**Source extract**.
Correspondingly, the invention relates to an audio player for receiving and decoding an audio bit stream, where the audio bit stream comprises for each of a plurality of segments of an audio signal:
a first partial excitation signal conforming to an excitation signal generated by an RPE or CELP technique,
a second partial excitation signal being a set of extra pulses modelling spikes in the spectrally flattened signal, the extra pulses having arbitrary positions and amplitudes,
the audio player comprising means for synthesising an output signal from the combined partial excitation signals and spectral flattening parameters.
Finally, the invention relates to an audio bit stream comprising for each of a plurality of segments of an audio signal:
a first partial excitation signal conforming to an excitation signal generated by an RPE or CELP technique,
a second partial excitation signal being a set of extra pulses modelling spikes in the spectrally flattened signal, the extra pulses having arbitrary positions and amplitudes;
and to a storage medium having such an audio bit stream stored thereon.
Embodiments of the invention will now be described, by way of example, with reference to the accompanying drawings, in which:
In
In accordance with the invention the problem of encoding of quasi-periodicities in the spectrally flattened signal, in particular pulse-like trains, is solved by extending the pulse model, whereby a conventional RPE signal is supplemented by additional pulses with free gains/positions, i.e. the positions in time of the added pulses are not necessarily dictated by the RPE time-grid nor are the gains of the extra pulses dictated by the quantisation grid of the conventional RPE signal. The objective of these extra pulses is to model the residual spikes that would otherwise not be modelled. Hereby more freedom is given to the RPE signal to model the rest of the signal. The extra pulses are thus added to more closely model the residual spikes. This procedure can be interpreted as the non-obvious fusion of RPE and MPE where the MPE pulses model the signal spikes and the RPE pulses model the rest of the residual. This procedure is non-obvious since until now RPE and MPE are considered to be competing techniques but in absence of an LTP, they can be made to act complementary.

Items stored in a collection
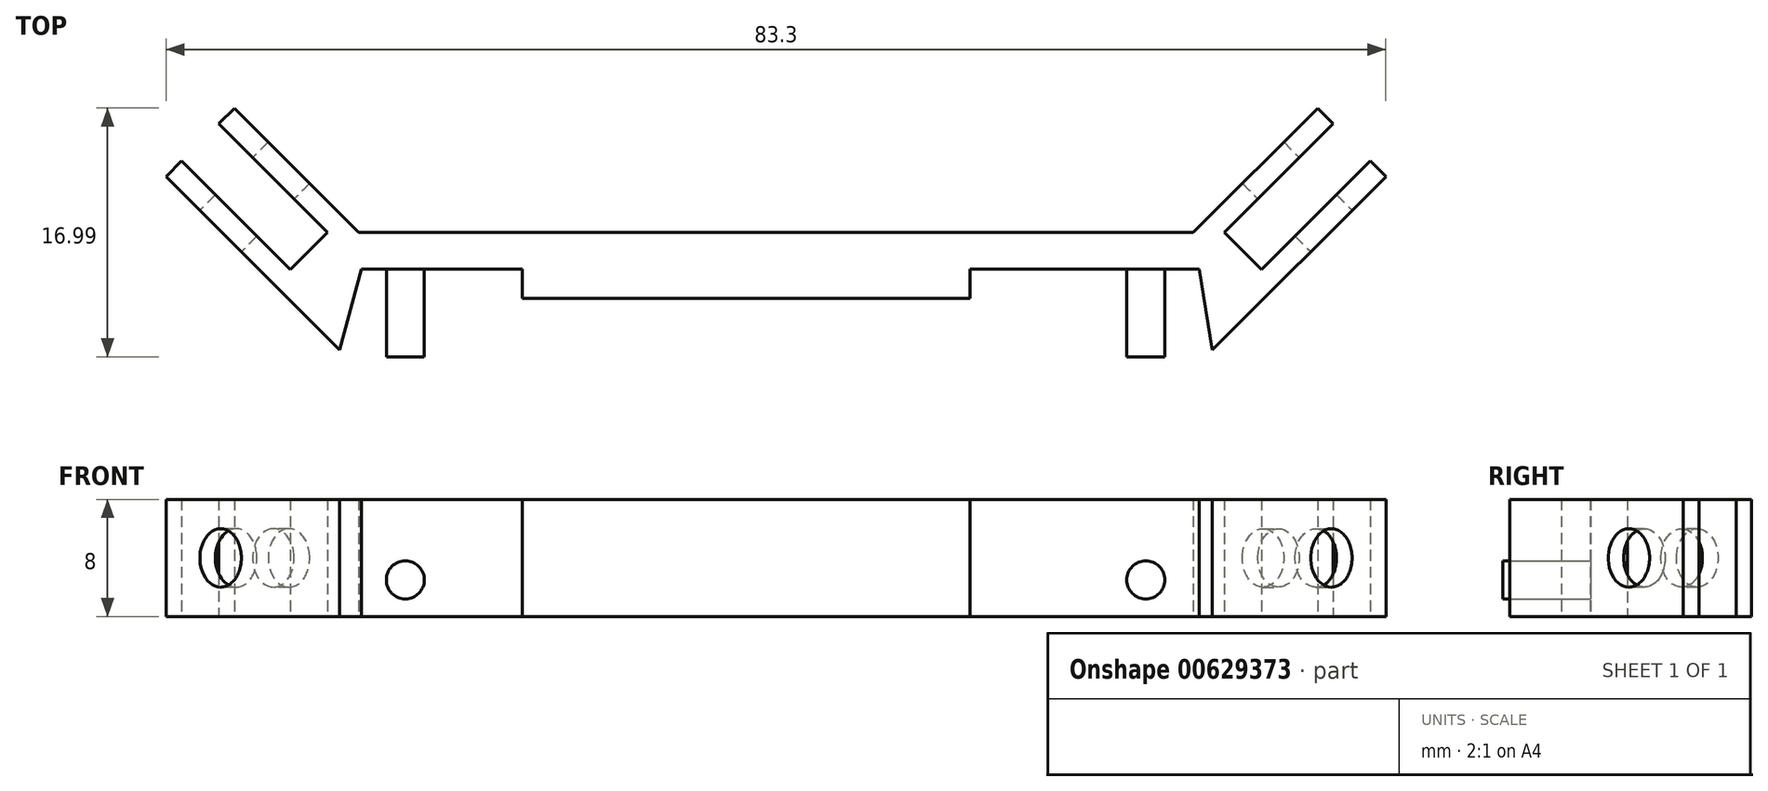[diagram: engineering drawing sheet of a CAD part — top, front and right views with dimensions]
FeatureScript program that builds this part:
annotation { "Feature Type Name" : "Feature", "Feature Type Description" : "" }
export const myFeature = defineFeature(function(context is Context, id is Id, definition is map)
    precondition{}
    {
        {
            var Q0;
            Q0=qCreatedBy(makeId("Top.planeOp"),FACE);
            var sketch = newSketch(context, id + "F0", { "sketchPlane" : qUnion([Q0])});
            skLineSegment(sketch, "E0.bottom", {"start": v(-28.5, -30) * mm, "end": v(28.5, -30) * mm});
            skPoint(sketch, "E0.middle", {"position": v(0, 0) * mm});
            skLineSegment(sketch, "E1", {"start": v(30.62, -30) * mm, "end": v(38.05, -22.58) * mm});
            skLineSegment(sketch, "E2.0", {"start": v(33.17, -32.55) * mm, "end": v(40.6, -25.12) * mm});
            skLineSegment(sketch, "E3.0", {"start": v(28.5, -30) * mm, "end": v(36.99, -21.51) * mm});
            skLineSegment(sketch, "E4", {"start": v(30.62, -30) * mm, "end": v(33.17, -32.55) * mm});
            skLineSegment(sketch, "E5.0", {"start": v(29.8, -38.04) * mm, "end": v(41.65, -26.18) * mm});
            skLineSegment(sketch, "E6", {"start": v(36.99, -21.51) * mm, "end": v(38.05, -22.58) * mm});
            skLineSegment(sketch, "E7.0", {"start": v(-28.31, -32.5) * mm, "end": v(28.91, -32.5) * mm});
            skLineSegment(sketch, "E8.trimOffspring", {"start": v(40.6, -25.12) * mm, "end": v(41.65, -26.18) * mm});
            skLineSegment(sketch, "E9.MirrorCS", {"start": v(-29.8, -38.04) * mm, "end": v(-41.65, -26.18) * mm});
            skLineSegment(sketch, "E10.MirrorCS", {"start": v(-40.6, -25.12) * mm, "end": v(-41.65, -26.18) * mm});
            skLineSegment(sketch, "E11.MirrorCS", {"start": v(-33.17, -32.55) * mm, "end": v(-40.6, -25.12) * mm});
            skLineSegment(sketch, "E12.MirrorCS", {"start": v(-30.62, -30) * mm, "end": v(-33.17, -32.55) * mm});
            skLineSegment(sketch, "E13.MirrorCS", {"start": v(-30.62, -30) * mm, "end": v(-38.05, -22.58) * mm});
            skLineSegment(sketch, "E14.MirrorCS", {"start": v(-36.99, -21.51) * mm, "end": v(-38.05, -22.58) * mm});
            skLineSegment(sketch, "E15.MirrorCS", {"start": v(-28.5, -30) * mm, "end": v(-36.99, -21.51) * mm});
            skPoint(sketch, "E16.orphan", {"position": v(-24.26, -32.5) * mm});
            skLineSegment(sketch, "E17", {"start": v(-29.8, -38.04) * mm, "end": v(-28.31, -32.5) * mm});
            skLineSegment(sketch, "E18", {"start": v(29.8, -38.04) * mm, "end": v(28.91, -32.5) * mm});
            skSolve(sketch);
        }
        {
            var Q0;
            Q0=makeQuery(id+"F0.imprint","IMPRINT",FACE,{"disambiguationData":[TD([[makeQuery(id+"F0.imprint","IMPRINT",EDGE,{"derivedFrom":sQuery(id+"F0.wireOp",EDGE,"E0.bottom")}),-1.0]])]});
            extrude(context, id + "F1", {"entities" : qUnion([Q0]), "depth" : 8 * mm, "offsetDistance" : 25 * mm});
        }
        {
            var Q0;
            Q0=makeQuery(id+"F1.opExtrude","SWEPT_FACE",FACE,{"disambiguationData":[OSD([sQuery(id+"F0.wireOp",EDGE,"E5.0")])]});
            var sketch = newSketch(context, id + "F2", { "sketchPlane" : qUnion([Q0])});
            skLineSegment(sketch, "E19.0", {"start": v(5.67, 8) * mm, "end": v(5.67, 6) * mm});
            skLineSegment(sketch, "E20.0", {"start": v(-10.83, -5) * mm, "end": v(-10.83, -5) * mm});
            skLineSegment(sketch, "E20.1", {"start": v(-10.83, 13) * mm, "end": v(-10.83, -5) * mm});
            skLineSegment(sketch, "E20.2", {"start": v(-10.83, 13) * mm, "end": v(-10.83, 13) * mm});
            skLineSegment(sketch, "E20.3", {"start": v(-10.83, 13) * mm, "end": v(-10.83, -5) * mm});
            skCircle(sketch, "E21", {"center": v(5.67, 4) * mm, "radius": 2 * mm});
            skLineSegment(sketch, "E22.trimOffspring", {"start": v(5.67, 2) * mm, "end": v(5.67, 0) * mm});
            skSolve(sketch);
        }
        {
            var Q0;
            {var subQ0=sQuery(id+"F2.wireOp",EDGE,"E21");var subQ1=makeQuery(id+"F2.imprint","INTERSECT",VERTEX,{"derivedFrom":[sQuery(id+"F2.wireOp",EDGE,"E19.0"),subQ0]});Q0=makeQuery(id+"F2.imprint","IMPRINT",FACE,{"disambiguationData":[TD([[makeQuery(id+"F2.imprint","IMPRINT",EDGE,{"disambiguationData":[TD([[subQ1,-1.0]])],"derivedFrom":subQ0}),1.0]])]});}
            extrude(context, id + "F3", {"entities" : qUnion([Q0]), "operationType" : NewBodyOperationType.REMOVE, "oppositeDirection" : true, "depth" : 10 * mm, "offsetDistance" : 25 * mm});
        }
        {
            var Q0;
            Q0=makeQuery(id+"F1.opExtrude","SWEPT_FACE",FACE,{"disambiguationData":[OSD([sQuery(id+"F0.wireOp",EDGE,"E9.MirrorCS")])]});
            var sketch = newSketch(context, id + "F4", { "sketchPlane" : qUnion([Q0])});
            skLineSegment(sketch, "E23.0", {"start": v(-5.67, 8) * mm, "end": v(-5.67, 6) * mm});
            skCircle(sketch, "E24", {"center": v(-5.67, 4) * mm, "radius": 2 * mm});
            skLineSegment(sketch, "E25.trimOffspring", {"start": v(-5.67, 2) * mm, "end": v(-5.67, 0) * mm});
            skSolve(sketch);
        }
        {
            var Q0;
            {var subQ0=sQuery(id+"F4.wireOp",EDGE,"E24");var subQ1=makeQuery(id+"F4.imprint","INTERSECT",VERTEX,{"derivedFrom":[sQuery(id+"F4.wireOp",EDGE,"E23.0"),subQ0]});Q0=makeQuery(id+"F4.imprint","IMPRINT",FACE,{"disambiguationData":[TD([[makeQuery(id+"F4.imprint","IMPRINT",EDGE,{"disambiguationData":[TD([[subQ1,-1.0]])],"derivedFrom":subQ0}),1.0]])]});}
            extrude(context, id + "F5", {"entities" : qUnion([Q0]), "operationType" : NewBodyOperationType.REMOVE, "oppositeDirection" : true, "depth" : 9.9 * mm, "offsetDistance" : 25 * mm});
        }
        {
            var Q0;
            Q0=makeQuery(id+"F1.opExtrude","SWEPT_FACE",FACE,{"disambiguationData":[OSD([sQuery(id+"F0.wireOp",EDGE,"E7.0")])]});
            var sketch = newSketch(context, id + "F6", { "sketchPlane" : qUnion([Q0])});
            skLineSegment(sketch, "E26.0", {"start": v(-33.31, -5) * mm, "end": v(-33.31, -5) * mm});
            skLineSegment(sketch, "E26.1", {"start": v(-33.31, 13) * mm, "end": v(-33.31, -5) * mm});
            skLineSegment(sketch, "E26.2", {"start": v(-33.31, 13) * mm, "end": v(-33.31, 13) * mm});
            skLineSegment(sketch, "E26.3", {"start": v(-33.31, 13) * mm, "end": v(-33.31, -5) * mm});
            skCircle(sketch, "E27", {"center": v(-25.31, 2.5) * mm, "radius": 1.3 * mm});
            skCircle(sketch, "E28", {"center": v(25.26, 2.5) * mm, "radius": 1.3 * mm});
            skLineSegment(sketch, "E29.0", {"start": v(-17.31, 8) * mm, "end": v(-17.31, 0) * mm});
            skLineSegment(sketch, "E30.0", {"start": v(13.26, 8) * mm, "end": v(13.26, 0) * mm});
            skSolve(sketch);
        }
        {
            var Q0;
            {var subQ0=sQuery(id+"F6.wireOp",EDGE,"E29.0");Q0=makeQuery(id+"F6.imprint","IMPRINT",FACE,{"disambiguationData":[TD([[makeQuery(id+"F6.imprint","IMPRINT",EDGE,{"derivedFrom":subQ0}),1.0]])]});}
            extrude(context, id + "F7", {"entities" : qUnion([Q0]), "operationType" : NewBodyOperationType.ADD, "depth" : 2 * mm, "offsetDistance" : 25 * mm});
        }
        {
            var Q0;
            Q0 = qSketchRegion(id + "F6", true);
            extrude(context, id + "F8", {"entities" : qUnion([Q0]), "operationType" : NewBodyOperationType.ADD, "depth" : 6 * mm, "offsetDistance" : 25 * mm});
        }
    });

**What is asked**.
Reproduce word for word the stretch of the audio coding passage from "Finally, the invention" through "stream stored thereon.". None of these items matter for the work here.

**Answer to this problem**.
Finally, the invention relates to an audio bit stream comprising for each of a plurality of segments of an audio signal:
a first partial excitation signal conforming to an excitation signal generated by an RPE or CELP technique,
a second partial excitation signal being a set of extra pulses modelling spikes in the spectrally flattened signal, the extra pulses having arbitrary positions and amplitudes;
and to a storage medium having such an audio bit stream stored thereon.